**EXERCISE DETAILS**
No pictures go into the copy. Write out exactly the lines below from the one containing "fx_px: 1451" through the one containing "exposure_s: 1/160".
++++++++
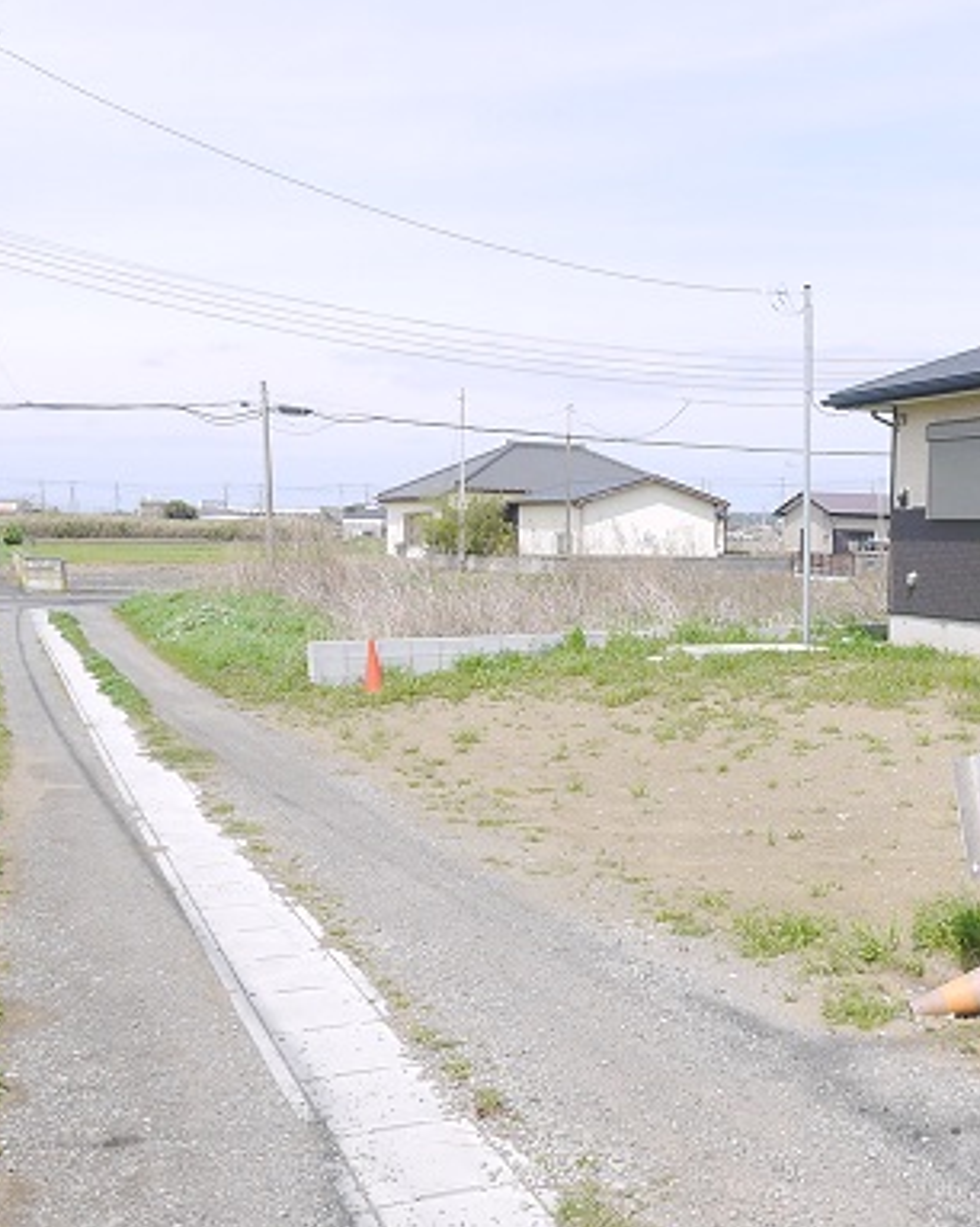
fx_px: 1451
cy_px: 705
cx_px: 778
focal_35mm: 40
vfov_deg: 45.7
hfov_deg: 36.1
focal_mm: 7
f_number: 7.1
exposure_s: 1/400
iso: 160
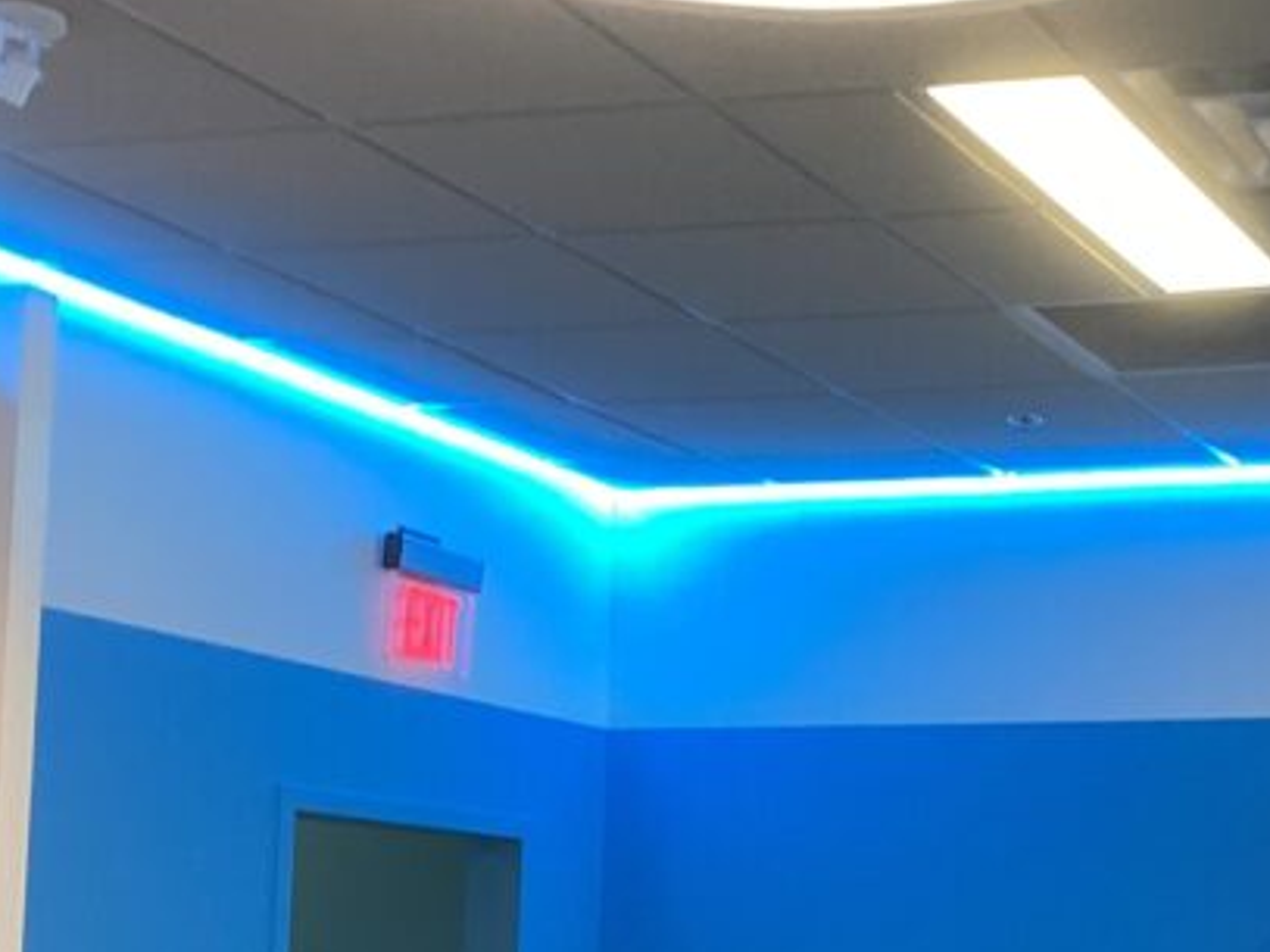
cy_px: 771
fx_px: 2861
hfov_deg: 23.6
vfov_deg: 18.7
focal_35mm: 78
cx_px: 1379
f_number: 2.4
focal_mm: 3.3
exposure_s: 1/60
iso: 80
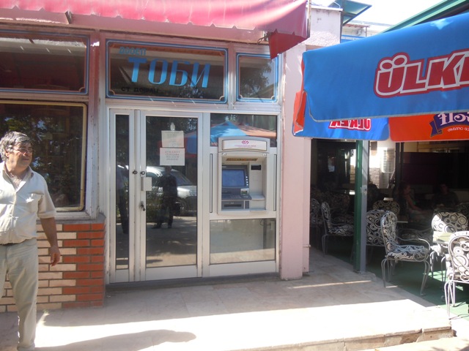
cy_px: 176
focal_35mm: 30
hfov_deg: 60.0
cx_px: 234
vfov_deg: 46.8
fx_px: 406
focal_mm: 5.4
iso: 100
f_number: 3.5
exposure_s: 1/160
++++++++
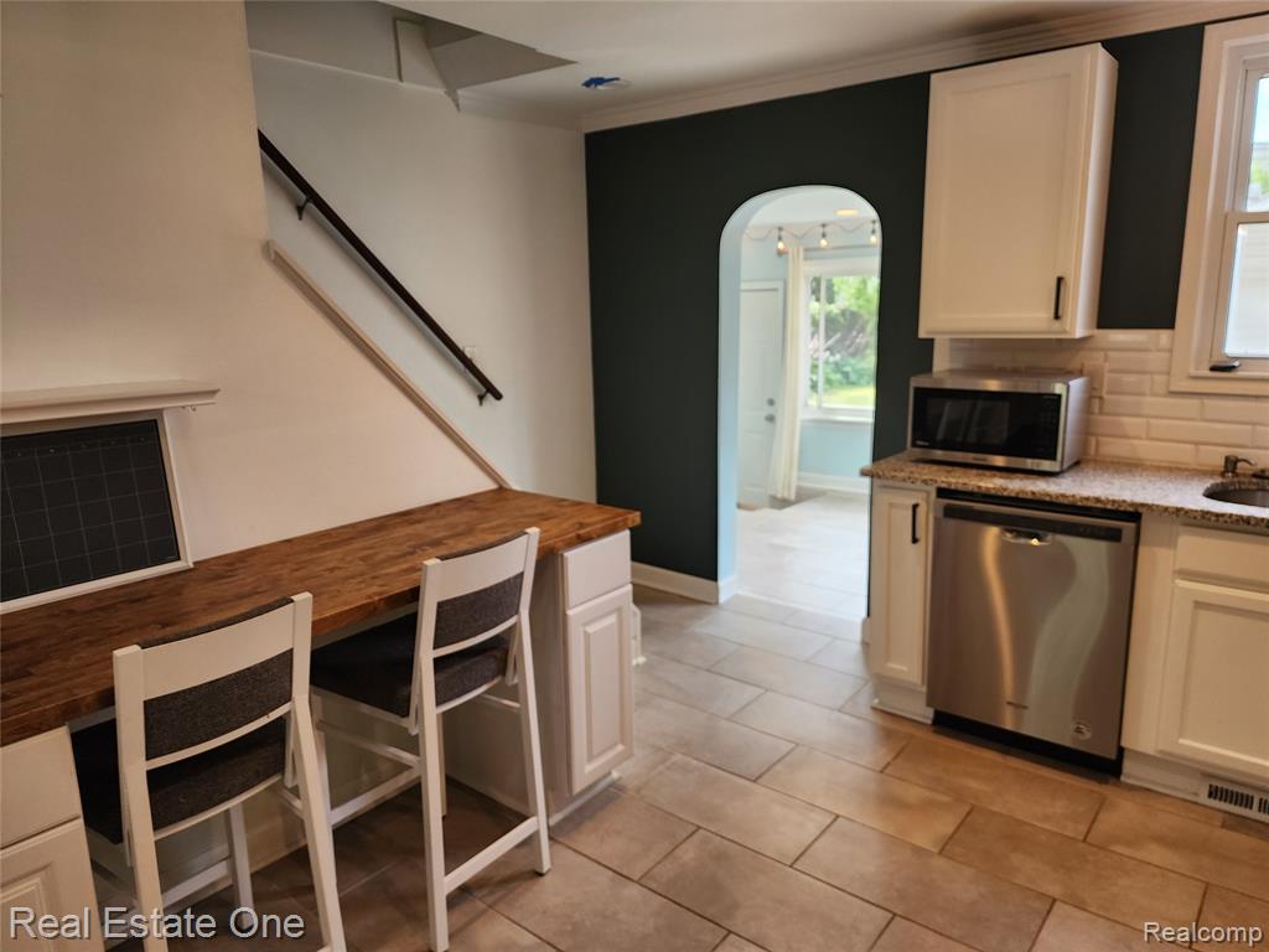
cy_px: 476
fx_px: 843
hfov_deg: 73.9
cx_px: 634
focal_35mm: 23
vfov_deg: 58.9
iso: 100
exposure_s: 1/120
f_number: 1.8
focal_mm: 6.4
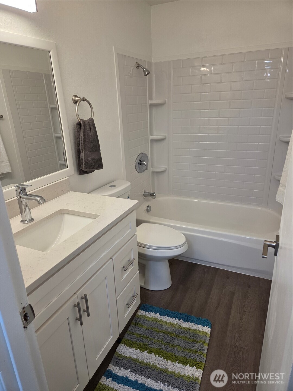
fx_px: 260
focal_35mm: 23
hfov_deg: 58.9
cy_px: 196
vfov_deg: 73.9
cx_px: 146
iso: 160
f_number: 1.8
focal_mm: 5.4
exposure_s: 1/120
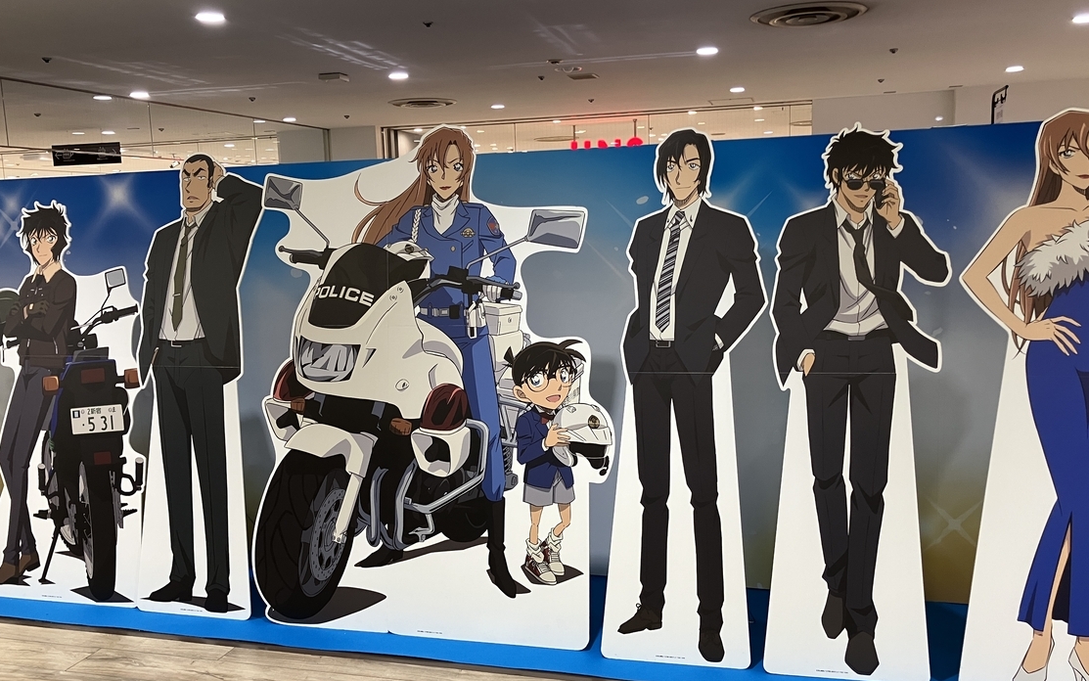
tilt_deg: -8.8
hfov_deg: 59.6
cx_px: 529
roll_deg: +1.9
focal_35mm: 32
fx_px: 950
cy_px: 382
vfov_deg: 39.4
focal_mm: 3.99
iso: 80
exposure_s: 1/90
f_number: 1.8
++++++++
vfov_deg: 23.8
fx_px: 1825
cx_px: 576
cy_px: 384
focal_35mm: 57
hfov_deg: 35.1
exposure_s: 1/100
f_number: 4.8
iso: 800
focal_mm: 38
++++++++
**WORKED SOLUTION**
fx_px: 1451
cy_px: 705
cx_px: 778
focal_35mm: 40
vfov_deg: 45.7
hfov_deg: 36.1
focal_mm: 7
f_number: 7.1
exposure_s: 1/400
iso: 160
cy_px: 771
fx_px: 2861
hfov_deg: 23.6
vfov_deg: 18.7
focal_35mm: 78
cx_px: 1379
f_number: 2.4
focal_mm: 3.3
exposure_s: 1/60
iso: 80
cy_px: 176
focal_35mm: 30
hfov_deg: 60.0
cx_px: 234
vfov_deg: 46.8
fx_px: 406
focal_mm: 5.4
iso: 100
f_number: 3.5
exposure_s: 1/160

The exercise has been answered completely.